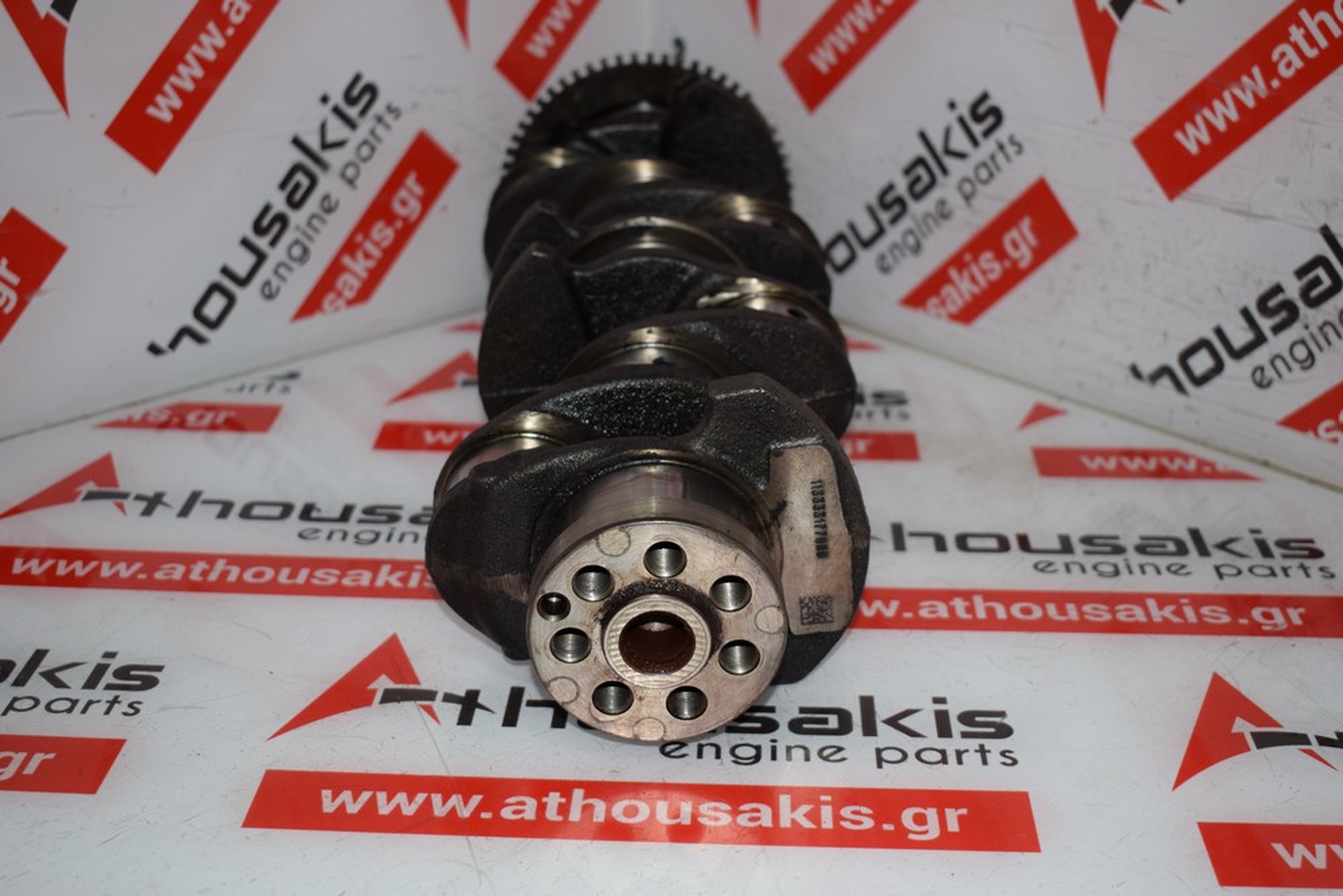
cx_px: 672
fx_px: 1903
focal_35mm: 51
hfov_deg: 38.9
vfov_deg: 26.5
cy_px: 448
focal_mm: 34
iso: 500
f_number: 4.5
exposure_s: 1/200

★ ★ ★ ★

-- PROBLEM DETAILS --
Please reproduce the entries above line by line, exactly, leaving out each image.

-- OUTPUT --
cx_px: 672
fx_px: 1903
focal_35mm: 51
hfov_deg: 38.9
vfov_deg: 26.5
cy_px: 448
focal_mm: 34
iso: 500
f_number: 4.5
exposure_s: 1/200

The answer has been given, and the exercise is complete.